The water maze test was performed as described by Morris [64]. The experimental apparatus consisted of circular water pool (diameter, 120 cm; height, 60 cm) containing water at 24°C to a depth of 40 cm and rendered opaque by adding milk. A Plexiglas escape platform (8 × 8 cm for mice or 10 × 10 cm for rats) was submerged 1.5 cm (for mice) or 2 cm (for rats) below the water surface and placed at the midpoint of one quadrant. The location of the platform remained the same throughout the training period. The pool was located in a test room containing various prominent visual cues. Six training trials per day were conducted with an inter-trial interval of 2 min. Animals were placed in the pool at one of six starting positions. In each training trial, the time and path length required to escape onto the hidden platform was recorded. Results of six training trials were averaged to obtain a single representative value, and the averages were used for final statistics. Animals that found the platform were allowed to remain on the platform for 30 s and were then returned to the home cage during the inter-trial interval. Animals that did not find the platform within 120 s were softly guided to the platform for 30 s at the end of the trial.

All behavioral experiments were carried out by investigators blinded to treatment groups.
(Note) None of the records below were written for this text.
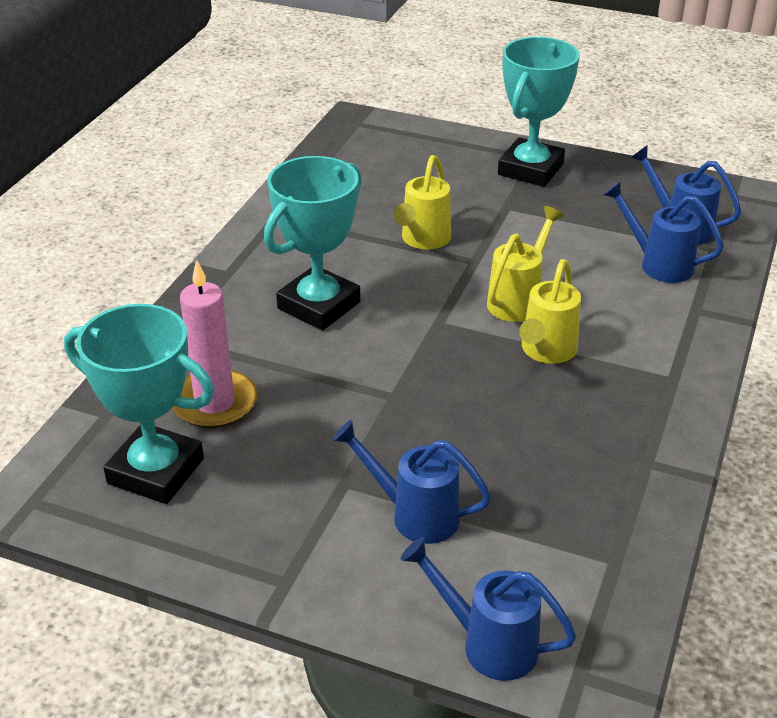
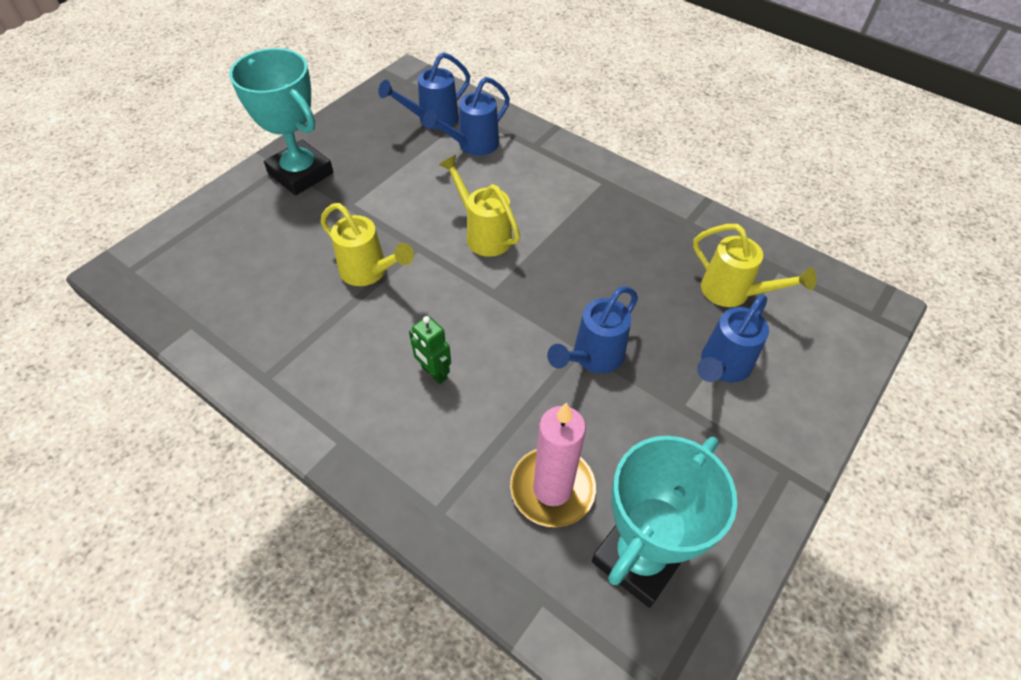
camera: 75 degrees left, 15 degrees up
(319, 305) = (434, 373): turquoise trophy -> green robot
(487, 643) = (849, 356): blue watering can -> blue watering can (592, 358)
(546, 352) = (555, 238): yellow watering can -> yellow watering can (733, 293)

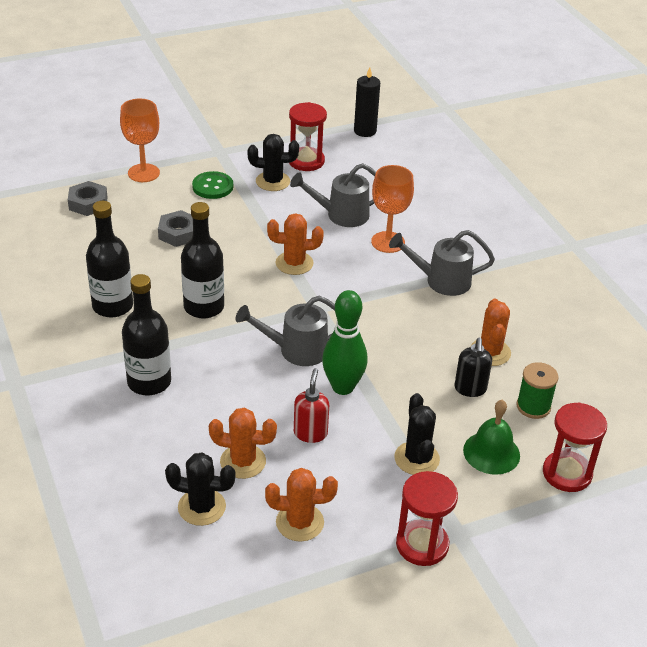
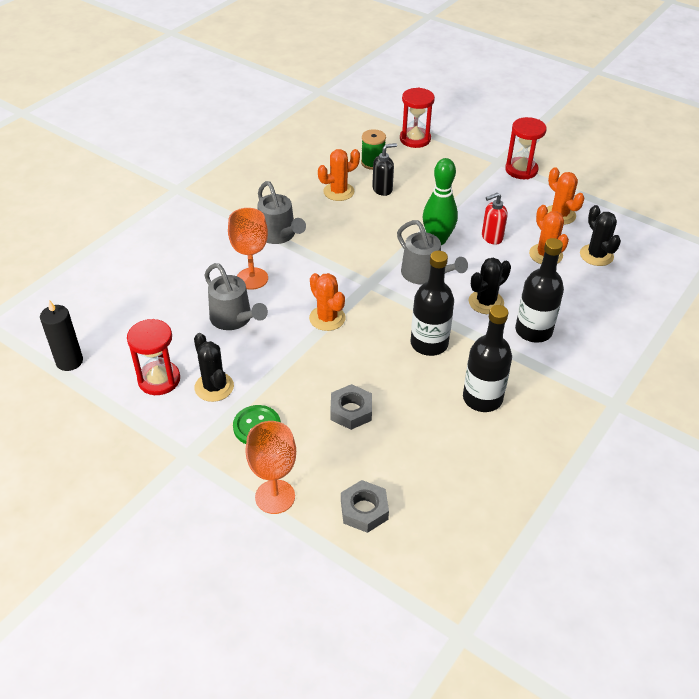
camera: 120 degrees left, 5 degrees up
(416, 458) = (464, 191): black cactus -> black cactus (486, 302)
(491, 452) = (428, 167): green bell -> none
1H-MRS measurements in vivo

Spectra were recorded at 1H frequency 400 MHz using the Bruker AM-400 WB spectrometer (Bruker, Reinsretten, Germany) with a vertical magnet equipped with a home-build probe of outer diameter 70 mm. An animal under pentobarbital sodium anesthesia (40 mg/kg, i.p.) was fixed in the probe head, the surface coil (6 mm in diameter for mice or 14 mm in diameter for rats) being positioned directly onto the skull at animal's sinciput. Magnetic field homogeneity was optimized by the water signal. Line widths of 40 to 90 Hz were routinely obtained. The 1H-MRS spectra were accumulated and processed as described [65, 66]. Metabolite ratios of NAA/Cr were calculated from the relative peak height measurements using the spectrometer's software. All 1H-MRS measurements were carried out by investigator blinded to treatment groups.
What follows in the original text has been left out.